O ar sufoca, as paredes desse quarto vermelho, estão marcadas, manchadas, por algo escuro que acorda lentamente. Se vai toda lágrima guardada, sufocada no travesseiro junto com sua respiração, por algum momento ela não quer sentir seus pulmões funcionando, sua mente relembra os acontecimentos trazidos pela falta de ar.

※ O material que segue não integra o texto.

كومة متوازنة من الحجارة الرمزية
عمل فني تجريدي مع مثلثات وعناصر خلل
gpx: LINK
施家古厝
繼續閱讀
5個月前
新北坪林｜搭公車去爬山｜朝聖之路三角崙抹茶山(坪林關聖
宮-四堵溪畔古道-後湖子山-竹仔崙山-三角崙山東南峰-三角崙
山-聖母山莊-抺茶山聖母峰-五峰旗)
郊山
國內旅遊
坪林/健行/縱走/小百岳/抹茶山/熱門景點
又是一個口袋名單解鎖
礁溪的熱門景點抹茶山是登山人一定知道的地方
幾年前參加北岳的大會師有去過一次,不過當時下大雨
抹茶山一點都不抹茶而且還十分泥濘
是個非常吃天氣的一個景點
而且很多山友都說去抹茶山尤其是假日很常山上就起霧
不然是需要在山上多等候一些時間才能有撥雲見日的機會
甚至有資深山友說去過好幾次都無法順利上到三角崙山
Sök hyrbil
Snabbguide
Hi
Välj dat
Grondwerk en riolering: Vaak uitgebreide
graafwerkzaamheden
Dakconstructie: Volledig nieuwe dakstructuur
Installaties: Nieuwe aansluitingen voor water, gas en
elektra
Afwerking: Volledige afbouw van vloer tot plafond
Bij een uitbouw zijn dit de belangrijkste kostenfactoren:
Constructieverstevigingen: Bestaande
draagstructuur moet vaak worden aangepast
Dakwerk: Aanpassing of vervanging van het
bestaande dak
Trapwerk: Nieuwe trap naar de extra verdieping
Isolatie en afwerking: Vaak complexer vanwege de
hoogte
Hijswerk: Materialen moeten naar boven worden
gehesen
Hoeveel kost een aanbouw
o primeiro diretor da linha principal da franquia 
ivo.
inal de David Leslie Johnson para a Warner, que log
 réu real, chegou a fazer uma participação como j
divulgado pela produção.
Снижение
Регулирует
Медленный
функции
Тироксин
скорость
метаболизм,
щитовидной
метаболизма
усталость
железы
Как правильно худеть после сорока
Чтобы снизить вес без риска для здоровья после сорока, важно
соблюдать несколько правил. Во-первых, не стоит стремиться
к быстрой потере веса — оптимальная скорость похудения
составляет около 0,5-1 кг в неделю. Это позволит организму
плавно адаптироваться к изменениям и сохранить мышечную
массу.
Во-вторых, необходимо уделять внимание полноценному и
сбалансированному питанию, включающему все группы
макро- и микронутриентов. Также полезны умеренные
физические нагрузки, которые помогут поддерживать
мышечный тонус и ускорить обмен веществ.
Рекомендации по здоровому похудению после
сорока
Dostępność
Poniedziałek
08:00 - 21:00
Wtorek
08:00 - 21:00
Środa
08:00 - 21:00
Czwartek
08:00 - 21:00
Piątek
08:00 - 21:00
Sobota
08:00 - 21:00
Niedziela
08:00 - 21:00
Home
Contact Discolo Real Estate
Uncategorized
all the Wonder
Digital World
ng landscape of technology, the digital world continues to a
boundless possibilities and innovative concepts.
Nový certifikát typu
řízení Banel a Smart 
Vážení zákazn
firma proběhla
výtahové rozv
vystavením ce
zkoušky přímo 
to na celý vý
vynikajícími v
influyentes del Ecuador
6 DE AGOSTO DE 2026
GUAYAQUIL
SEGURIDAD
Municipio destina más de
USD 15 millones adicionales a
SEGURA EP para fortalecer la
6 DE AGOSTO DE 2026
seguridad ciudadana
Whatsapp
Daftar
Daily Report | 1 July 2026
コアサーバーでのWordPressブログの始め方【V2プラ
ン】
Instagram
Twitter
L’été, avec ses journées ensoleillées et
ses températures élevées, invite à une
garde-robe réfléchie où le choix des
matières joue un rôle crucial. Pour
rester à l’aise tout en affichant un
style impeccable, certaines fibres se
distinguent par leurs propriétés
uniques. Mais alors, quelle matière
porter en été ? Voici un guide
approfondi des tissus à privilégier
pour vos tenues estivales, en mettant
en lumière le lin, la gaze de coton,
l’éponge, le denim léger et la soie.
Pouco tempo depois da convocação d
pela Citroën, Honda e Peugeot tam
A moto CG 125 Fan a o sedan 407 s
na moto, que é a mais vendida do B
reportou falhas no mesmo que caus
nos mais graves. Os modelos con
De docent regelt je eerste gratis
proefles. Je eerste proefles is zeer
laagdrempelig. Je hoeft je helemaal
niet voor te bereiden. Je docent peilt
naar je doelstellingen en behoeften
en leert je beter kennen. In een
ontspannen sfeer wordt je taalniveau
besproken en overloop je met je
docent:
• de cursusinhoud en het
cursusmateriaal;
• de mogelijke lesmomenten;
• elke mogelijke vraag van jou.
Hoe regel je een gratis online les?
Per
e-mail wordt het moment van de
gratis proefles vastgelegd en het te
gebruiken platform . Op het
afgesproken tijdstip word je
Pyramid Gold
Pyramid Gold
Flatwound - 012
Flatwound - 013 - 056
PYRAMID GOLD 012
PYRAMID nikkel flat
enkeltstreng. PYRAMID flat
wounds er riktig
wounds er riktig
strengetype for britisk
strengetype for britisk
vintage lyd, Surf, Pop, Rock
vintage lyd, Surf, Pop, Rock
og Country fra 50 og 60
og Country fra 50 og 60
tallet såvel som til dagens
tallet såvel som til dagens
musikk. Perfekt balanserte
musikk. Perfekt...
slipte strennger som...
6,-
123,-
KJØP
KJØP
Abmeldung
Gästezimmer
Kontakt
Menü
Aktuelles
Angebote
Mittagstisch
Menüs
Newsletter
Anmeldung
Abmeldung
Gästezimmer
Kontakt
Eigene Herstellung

Não tem como ser suficiente quando nem mesmo você é pra si mesmo
quando não consegue se amar
quando não consegue segurar o choro
quando fica triste com as pessoas mas não deixa demonstrar
quando tenta não machucar ninguém, mas com você não é assim
quando transborda a decepção sem conseguir parar
quando se sente cega de ódio
quando se odeia até o ultimo fio de cabelo
quando nada do que você faz é suficiente pra quem está ao seu redor
quando ninguém vê o se passa com você
quando diz que está cansada, mas continua ali
quando uma música já não consegue mais acalmar seus pensamentos
quando a falta de coisas do passado te corrói
quando você sente falta de quem você era
quando já não consegue mais ver nada de bom do que um gole de bebida
quando já não se importa mais com a sua saúde
quando escrever já não te satisfaz como antes
quando se sente afogada nas suas próprias lágrimas
quando se sente deslocada mesmo pertencendo a isso
quando não consegue mais dar um passo adiante nas coisas
quando não se importa mais se machucar
quando a dor do corpo já não é tão dolorida
quando se consegue ver um mundo melhor sem você
quando a dor ir embora, a mascara cai.